Directly reading DNA

As the success of the Human Genome Project has made clear, DNA stores information at very high density – 15 atoms per bit of stored information. But, while biology has evolved some very sophisticated and compact ways of reading that information, we’re stuck with some clunky and expensive methods of sequencing DNA. Of course, driven by the Human Genome Project, the techniques have improved hugely, but it still costs about ten million dollars to sequence a mammal-sized genome (according to this recent press release from the National Institutes of Health). This needs to get much cheaper, not only to unlock the potential of personalised genomic medicine, but also if we are going to use DNA or analogous molecules as stores of information for more general purposes. One thousand dollars a genome is a sum that is often mentioned as a target.

Clearly, it would be great if we could simply manipulate a single DNA molecule and directly read out its sequence. One of the most promising approaches to doing this envisages threading the molecule through a nanoscale hole and measuring some property which changes according to which base is blocking the pore. A recent experiment shows that it is possible, in principle, to do this. The experiment is reported by Ashkenasy, Sanchez-Quesada, and M. Reza Ghadiri, from Scripps, and Bayley from Oxford, in a recent edition of Angewandte Chemie (Angew Chemie Int Ed 44 p1401 (2005)) – the full paper can be downloaded as a PDF here. In this case the pore is formed by a natural pore forming protein in a lipid membrane, and what is measured is the ion current across the membrane.

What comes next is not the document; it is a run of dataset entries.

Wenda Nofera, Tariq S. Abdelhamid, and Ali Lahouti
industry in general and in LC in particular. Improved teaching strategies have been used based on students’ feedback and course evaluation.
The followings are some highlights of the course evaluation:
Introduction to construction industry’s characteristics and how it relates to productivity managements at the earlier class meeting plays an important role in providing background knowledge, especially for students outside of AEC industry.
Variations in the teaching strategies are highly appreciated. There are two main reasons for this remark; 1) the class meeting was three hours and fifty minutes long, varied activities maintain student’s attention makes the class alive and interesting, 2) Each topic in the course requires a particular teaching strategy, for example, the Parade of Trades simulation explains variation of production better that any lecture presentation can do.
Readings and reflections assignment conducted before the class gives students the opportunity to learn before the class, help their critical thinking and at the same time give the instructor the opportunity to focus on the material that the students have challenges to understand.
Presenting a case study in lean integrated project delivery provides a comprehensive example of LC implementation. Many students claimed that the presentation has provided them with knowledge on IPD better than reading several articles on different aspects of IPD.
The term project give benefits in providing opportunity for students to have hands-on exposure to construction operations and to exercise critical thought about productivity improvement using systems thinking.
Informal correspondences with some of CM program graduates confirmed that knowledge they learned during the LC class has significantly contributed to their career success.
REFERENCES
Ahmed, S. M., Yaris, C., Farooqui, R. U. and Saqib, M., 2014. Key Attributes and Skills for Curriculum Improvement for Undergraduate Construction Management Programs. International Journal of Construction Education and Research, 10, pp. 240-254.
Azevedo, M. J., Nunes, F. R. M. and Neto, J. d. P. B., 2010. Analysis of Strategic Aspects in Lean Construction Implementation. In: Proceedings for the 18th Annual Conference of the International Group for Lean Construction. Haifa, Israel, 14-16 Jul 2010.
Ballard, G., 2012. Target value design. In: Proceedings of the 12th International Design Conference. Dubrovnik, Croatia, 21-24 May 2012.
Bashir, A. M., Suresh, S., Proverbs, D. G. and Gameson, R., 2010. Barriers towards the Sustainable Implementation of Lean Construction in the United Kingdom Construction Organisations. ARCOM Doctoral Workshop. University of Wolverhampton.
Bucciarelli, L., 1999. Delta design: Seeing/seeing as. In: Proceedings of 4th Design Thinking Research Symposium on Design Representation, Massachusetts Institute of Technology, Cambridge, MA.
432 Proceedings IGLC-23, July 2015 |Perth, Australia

This approach isn’t new; it originated with David Deamer at Santa Cruz and Dan Branton at Harvard (Branton’s website in particular is an excellent resource). A number of groups around the world are trying to do something similar; there are various variations possible, such as using an artificially engineered nanopore instead of a membrane protein, and using a different probe than the ion current. It feels to me like this ought to work, and this latest demonstration is an important step along the path.

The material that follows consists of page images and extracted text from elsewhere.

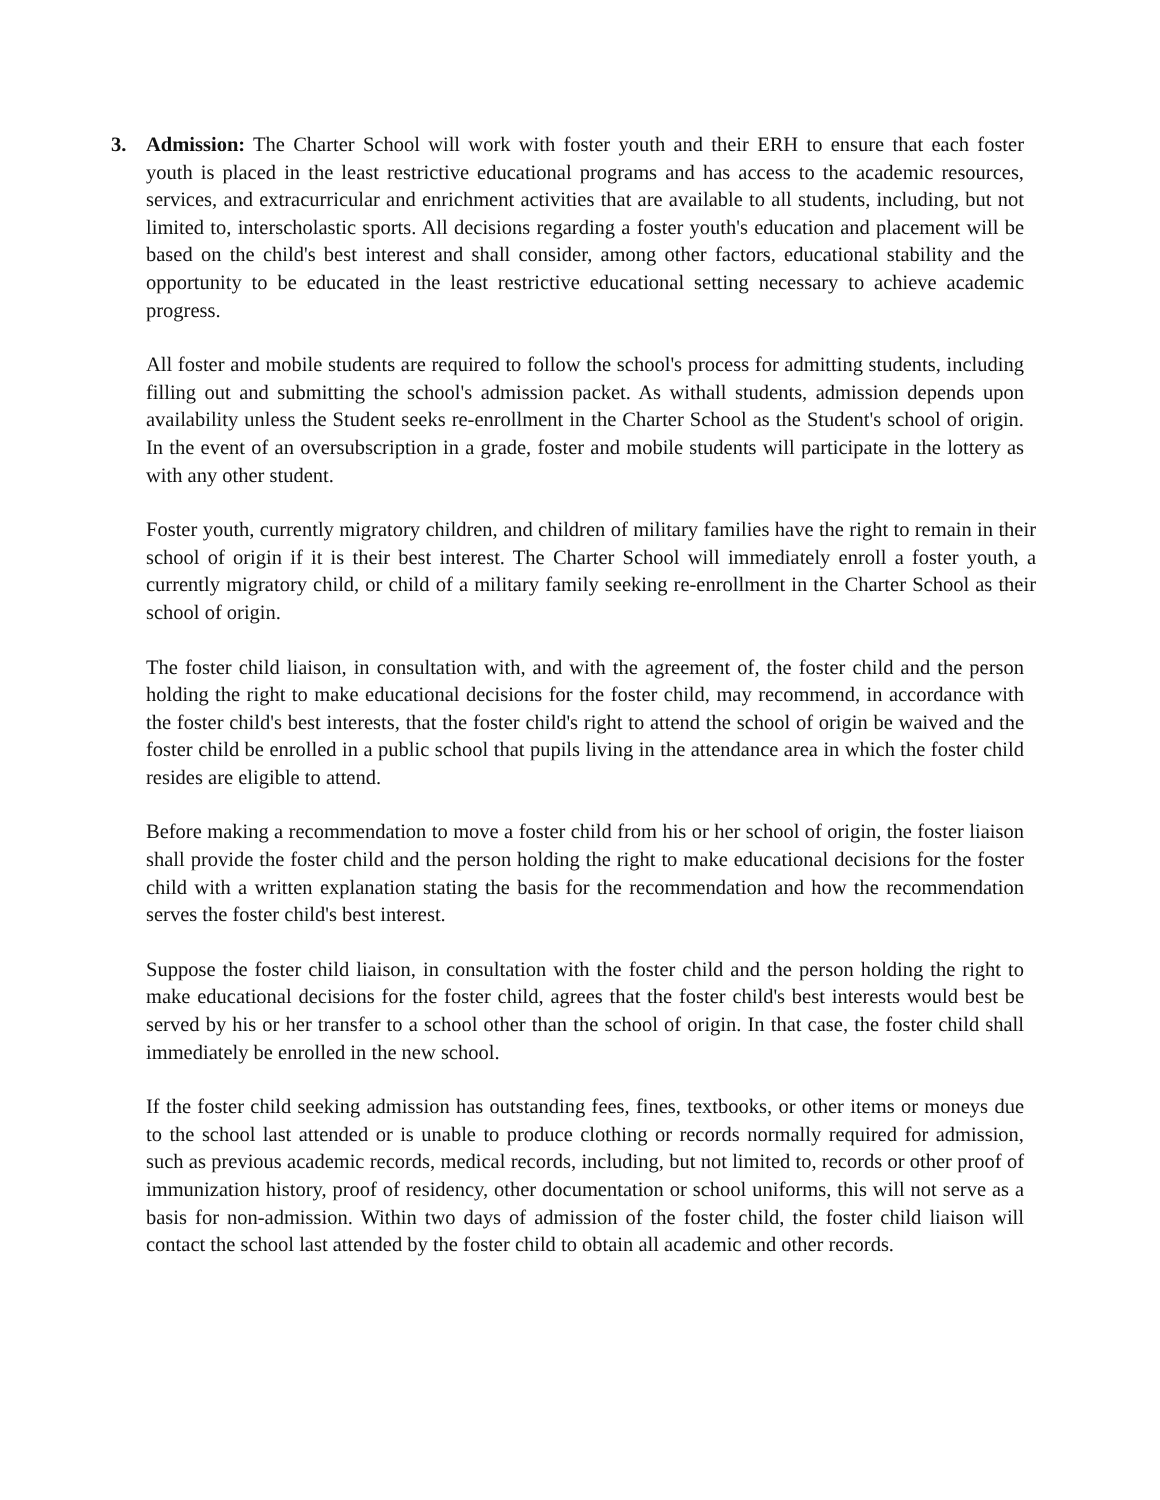3. Admission: The Charter School will work with foster youth and their ERH to ensure that each foster youth is placed in the least restrictive educational programs and has access to the academic resources, services, and extracurricular and enrichment activities that are available to all students, including, but not limited to, interscholastic sports. All decisions regarding a foster youth's education and placement will be based on the child's best interest and shall consider, among other factors, educational stability and the opportunity to be educated in the least restrictive educational setting necessary to achieve academic progress.
All foster and mobile students are required to follow the school's process for admitting students, including filling out and submitting the school's admission packet. As withall students, admission depends upon availability unless the Student seeks re-enrollment in the Charter School as the Student's school of origin. In the event of an oversubscription in a grade, foster and mobile students will participate in the lottery as with any other student.
Foster youth, currently migratory children, and children of military families have the right to remain in their school of origin if it is their best interest. The Charter School will immediately enroll a foster youth, a currently migratory child, or child of a military family seeking re-enrollment in the Charter School as their school of origin.
The foster child liaison, in consultation with, and with the agreement of, the foster child and the person holding the right to make educational decisions for the foster child, may recommend, in accordance with the foster child's best interests, that the foster child's right to attend the school of origin be waived and the foster child be enrolled in a public school that pupils living in the attendance area in which the foster child resides are eligible to attend.
Before making a recommendation to move a foster child from his or her school of origin, the foster liaison shall provide the foster child and the person holding the right to make educational decisions for the foster child with a written explanation stating the basis for the recommendation and how the recommendation serves the foster child's best interest.
Suppose the foster child liaison, in consultation with the foster child and the person holding the right to make educational decisions for the foster child, agrees that the foster child's best interests would best be served by his or her transfer to a school other than the school of origin. In that case, the foster child shall immediately be enrolled in the new school.
If the foster child seeking admission has outstanding fees, fines, textbooks, or other items or moneys due to the school last attended or is unable to produce clothing or records normally required for admission, such as previous academic records, medical records, including, but not limited to, records or other proof of immunization history, proof of residency, other documentation or school uniforms, this will not serve as a basis for non-admission. Within two days of admission of the foster child, the foster child liaison will contact the school last attended by the foster child to obtain all academic and other records.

3 thoughts on “Directly reading DNA”

  1. Hi Richard,

    I am reading your book soft machines.

    Now, I am trying to understand application of reading DNA. What I mean is that while it would be cool to cheaply sequence DNA, outside of knowing that you will die on dd-mt-yr, what is the point?

    If it is a stepping stone, where can I get information regarding a future history?

    Eleggua

  2. The Human Genome Project website I link to above is a good place to start looking for applications of sequencing DNA. I’m not such a genetic determinist to think that your date of death is encoded in your DNA, though you will presumably find a lot of not necessarily welcome news about your propensity for various diseases. Aside from the direct, and very important, applications to biology, this interests me simply as a way of reading information at very high data density. You can imagine future histories in which this aspect is important as well as I can!